# [TRECHO CITADO]
>>>
Hipercalemia Grave: Entenda o Papel do Gluconato de Cálcio

AMRIGS - Associação Médica do Rio Grande do Sul — Prova 2020

Enunciado

Homem, 27 anos, internado na UTI por quadro de choque séptico secundário à pneumonia grave, evoluiu com necessidade de ventilação mecânica e doses altas de vasopressor, além de piora progressiva da função renal. Exames laboratoriais de controle evidenciaram, entre outras alterações, hipercalemia. Entre as alternativas abaixo, a que NÃO reduz os níveis séricos de potássio é:

Alternativas

  1. A) Poliestirenossulfonato de cálcio por via retal.
  2. B) Diurético de alça.
  3. C) Gluconato de cálcio.
  4. D) Salbutamol por via inalatória.

Pérola Clínica

Gluconato de cálcio estabiliza miocárdio na hipercalemia, mas NÃO reduz potássio sérico.

Resumo-Chave

O gluconato de cálcio é uma medicação essencial no manejo da hipercalemia grave, pois atua estabilizando a membrana miocárdica e protegendo o coração dos efeitos arritmogênicos do potássio elevado. No entanto, ele não promove a redução dos níveis séricos de potássio, sendo necessário associar outras terapias que removam o potássio do organismo ou o desloquem para o intracelular.

Contexto Educacional

A hipercalemia é um distúrbio eletrolítico comum e potencialmente fatal, especialmente em pacientes críticos com insuficiência renal aguda, como o caso descrito de choque séptico. É definida como níveis séricos de potássio acima de 5,0-5,5 mEq/L, e sua gravidade é determinada tanto pelos níveis absolutos quanto pela rapidez de elevação e pelas alterações eletrocardiográficas. A importância clínica reside no risco de arritmias cardíacas graves. A fisiopatologia da hipercalemia envolve a redução da excreção renal de potássio (comum na insuficiência renal), o deslocamento do potássio do compartimento intracelular para o extracelular (ex: acidose, lise celular) ou o aumento da ingestão. A suspeita deve surgir em pacientes com fatores de risco (IRA, uso de IECA/BRA, diuréticos poupadores de potássio) e alterações no ECG. O diagnóstico é laboratorial. O tratamento da hipercalemia é uma emergência médica e visa três objetivos: estabilizar a membrana cardíaca (com gluconato de cálcio), deslocar o potássio para o intracelular (insulina/glicose, salbutamol, bicarbonato) e remover o potássio do organismo (diuréticos de alça, resinas de troca, hemodiálise). O prognóstico depende da rapidez e eficácia do manejo. Pontos de atenção incluem a monitorização contínua do ECG e a identificação da causa subjacente para tratamento definitivo.
<<<
# [ATIVIDADES]
1. Segundo o texto sobre hipercalemia, acima de quais níveis séricos de potássio a hipercalemia é definida?
2. Enumere todas as terapias que, de acordo com o texto sobre hipercalemia, removem o potássio do organismo.
3. Prossiga com a redação do texto sobre hipercalemia a partir de sua última frase.

# [EXTRATOS DE DADOS]
>>>
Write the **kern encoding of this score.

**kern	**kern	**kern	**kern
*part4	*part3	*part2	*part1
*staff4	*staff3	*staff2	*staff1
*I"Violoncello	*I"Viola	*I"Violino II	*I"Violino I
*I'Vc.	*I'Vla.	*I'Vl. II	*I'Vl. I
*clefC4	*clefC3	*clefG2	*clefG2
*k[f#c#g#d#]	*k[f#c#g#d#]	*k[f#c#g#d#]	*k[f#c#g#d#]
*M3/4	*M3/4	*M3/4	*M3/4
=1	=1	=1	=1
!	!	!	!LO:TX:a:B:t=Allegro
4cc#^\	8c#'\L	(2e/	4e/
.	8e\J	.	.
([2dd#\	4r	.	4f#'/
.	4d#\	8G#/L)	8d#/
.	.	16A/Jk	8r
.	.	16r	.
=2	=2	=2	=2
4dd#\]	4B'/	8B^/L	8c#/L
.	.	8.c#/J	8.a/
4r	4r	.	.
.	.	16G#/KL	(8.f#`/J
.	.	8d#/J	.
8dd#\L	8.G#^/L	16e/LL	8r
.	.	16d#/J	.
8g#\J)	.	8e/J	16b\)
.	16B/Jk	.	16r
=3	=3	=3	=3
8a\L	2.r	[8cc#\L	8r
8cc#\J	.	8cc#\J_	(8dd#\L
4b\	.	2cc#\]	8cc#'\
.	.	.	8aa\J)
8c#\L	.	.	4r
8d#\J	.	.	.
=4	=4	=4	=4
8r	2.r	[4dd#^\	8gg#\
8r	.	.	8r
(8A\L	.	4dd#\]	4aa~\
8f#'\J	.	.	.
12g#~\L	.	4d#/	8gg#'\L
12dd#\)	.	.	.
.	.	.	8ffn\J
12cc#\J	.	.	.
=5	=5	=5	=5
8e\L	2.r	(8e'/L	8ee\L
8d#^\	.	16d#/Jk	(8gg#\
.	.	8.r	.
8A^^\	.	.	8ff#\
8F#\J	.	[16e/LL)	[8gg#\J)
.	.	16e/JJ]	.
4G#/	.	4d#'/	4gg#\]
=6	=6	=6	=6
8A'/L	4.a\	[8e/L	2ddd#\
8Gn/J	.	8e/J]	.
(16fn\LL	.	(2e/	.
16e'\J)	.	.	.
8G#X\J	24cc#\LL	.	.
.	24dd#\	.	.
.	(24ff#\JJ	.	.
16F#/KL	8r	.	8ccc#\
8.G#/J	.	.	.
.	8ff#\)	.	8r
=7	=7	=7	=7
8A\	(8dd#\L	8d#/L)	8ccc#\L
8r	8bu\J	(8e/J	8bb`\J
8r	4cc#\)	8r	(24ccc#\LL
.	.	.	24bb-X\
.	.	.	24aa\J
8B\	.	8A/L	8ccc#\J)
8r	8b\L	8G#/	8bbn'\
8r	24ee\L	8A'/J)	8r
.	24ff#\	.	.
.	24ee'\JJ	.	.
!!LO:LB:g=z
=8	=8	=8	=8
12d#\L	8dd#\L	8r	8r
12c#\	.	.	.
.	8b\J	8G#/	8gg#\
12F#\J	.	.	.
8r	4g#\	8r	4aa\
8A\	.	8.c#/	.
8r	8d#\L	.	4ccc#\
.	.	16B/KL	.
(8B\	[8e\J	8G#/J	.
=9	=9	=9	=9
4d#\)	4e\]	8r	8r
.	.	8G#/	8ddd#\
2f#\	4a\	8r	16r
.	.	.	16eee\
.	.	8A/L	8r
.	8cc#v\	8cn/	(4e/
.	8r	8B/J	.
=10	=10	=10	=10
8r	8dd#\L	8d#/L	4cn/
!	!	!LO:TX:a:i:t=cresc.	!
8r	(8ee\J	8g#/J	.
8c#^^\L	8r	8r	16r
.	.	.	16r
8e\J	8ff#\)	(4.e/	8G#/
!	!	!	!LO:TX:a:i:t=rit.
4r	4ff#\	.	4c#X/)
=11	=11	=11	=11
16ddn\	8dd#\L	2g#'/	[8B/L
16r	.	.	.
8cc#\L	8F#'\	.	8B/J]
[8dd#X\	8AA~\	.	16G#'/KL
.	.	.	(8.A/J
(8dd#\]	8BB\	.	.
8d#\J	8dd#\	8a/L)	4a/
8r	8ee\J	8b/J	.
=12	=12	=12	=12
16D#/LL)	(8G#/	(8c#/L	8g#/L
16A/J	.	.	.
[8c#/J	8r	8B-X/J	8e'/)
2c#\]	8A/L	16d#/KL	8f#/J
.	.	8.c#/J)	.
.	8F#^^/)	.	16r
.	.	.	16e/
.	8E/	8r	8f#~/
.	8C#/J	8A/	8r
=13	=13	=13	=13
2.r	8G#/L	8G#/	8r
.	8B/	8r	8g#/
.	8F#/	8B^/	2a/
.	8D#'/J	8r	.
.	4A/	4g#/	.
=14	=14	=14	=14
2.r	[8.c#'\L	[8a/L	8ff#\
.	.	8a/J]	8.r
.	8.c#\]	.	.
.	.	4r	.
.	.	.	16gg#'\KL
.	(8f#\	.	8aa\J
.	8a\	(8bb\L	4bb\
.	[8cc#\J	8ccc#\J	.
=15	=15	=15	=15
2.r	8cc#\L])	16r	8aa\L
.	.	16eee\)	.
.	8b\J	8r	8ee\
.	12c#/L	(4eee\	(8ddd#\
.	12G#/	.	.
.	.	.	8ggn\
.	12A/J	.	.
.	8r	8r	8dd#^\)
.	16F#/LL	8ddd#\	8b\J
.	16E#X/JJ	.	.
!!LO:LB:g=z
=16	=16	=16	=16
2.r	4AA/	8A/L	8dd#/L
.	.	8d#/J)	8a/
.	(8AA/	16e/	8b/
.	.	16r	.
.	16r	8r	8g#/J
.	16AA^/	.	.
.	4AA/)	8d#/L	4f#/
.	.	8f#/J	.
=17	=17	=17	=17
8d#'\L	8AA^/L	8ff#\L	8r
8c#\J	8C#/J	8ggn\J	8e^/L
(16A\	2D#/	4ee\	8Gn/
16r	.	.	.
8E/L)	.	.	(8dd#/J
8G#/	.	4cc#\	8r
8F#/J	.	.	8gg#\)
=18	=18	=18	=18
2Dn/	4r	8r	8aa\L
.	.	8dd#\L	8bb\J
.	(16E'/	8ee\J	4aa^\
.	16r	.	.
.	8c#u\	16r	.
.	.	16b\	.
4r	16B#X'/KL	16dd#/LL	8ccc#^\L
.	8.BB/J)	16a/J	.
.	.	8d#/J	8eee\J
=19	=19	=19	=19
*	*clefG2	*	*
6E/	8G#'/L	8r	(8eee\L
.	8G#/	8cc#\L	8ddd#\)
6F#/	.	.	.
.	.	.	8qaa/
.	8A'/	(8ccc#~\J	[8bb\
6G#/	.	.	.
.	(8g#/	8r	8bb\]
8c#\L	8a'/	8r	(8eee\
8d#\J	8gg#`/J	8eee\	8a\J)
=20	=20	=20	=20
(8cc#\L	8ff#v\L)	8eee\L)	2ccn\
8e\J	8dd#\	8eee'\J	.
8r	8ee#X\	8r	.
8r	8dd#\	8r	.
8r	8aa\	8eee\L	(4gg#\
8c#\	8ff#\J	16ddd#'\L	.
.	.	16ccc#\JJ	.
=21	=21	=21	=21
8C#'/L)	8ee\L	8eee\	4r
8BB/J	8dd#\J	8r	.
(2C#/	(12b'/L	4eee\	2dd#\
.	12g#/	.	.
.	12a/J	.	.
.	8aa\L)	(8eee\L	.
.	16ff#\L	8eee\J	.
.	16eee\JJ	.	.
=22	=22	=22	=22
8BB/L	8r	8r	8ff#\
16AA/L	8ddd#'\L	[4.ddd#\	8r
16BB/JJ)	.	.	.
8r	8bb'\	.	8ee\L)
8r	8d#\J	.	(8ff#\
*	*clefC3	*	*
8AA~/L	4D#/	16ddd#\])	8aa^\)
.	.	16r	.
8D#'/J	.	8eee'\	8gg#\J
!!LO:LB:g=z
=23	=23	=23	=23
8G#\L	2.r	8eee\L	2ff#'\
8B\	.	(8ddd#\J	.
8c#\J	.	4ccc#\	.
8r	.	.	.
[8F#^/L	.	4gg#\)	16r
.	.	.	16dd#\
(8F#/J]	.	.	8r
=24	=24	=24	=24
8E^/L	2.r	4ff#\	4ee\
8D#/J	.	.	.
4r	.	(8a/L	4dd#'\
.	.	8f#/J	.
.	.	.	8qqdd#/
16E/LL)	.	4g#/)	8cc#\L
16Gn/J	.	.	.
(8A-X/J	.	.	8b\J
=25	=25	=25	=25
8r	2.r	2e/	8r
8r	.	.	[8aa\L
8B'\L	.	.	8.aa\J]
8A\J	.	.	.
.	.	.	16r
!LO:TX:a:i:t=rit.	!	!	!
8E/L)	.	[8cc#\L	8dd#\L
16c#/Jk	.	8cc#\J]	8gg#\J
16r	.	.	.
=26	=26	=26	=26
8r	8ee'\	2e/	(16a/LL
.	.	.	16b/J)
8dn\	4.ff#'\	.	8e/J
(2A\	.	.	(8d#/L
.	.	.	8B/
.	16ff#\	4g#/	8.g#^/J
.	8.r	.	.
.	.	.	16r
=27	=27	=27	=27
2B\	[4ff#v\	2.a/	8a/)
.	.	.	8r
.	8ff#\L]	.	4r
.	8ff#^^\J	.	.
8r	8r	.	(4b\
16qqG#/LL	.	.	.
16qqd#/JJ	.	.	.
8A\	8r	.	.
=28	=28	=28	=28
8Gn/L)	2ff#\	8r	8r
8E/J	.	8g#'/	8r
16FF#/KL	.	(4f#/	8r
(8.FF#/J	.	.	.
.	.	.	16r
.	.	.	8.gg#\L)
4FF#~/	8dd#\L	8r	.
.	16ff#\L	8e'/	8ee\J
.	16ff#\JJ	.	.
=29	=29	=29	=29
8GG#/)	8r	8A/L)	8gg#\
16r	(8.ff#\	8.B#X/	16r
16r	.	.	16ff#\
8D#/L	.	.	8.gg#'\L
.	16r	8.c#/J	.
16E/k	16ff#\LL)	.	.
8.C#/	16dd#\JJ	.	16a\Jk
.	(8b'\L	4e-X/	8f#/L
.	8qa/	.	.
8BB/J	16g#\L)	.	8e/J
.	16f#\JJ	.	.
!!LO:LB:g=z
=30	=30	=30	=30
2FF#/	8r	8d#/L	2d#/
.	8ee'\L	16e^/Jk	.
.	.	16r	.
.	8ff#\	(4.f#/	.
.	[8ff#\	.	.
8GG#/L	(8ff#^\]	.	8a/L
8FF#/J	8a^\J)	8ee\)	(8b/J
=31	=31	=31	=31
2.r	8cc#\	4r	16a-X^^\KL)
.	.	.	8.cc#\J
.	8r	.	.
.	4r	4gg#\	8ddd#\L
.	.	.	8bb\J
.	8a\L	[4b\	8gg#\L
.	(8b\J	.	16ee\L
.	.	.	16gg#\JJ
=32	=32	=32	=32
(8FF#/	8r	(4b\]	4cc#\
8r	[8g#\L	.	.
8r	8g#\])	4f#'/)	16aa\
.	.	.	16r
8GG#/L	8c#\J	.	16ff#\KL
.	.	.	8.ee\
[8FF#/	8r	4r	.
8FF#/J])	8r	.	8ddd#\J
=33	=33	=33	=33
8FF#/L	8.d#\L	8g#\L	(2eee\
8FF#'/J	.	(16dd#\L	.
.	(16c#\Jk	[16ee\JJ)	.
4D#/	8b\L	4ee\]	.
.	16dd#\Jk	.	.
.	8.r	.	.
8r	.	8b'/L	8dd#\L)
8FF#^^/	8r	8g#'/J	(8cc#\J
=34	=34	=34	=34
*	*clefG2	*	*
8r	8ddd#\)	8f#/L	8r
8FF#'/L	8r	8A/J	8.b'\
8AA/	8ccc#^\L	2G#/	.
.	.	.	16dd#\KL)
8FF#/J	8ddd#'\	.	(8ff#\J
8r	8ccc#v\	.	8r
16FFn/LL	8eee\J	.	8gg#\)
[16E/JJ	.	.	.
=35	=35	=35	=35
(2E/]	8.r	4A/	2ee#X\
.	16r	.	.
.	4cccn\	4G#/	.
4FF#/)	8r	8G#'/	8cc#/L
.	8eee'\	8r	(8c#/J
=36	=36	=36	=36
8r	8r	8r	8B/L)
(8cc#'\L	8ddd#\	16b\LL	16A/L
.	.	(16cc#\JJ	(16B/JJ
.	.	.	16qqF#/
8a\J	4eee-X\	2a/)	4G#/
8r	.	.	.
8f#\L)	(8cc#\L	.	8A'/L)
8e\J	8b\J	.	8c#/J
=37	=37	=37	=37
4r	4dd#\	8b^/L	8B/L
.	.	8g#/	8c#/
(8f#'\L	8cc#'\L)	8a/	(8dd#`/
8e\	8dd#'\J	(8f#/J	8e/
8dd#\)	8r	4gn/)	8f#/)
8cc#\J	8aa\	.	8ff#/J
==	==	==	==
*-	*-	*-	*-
<<<
# [GABARITO]
1. Acima de 5,0-5,5 mEq/L.

2. Diuréticos de alça, resinas de troca e hemodiálise.

3.
Perguntas Frequentes

Quais são os principais sinais eletrocardiográficos da hipercalemia grave?

Os principais sinais eletrocardiográficos da hipercalemia incluem ondas T apiculadas e estreitas, prolongamento do intervalo PR, alargamento do QRS, perda da onda P e, em casos muito graves, padrão sinusoidal que pode evoluir para assistolia ou fibrilação ventricular.

Além do gluconato de cálcio, quais outras medidas são usadas para reduzir o potássio sérico?

Para reduzir o potássio sérico, utilizam-se medidas que promovem o deslocamento intracelular (insulina com glicose, beta-agonistas como salbutamol, bicarbonato de sódio) e/ou a remoção do potássio do organismo (diuréticos de alça, resinas de troca iônica como poliestirenossulfonato de cálcio, e hemodiálise em casos refratários).

Por que a insuficiência renal aguda é um fator de risco para hipercalemia?

A insuficiência renal aguda compromete a capacidade dos rins de excretar potássio, levando ao seu acúmulo no sangue. Em pacientes críticos, como os em choque séptico, a lesão renal aguda é comum e frequentemente contribui para o desenvolvimento de hipercalemia.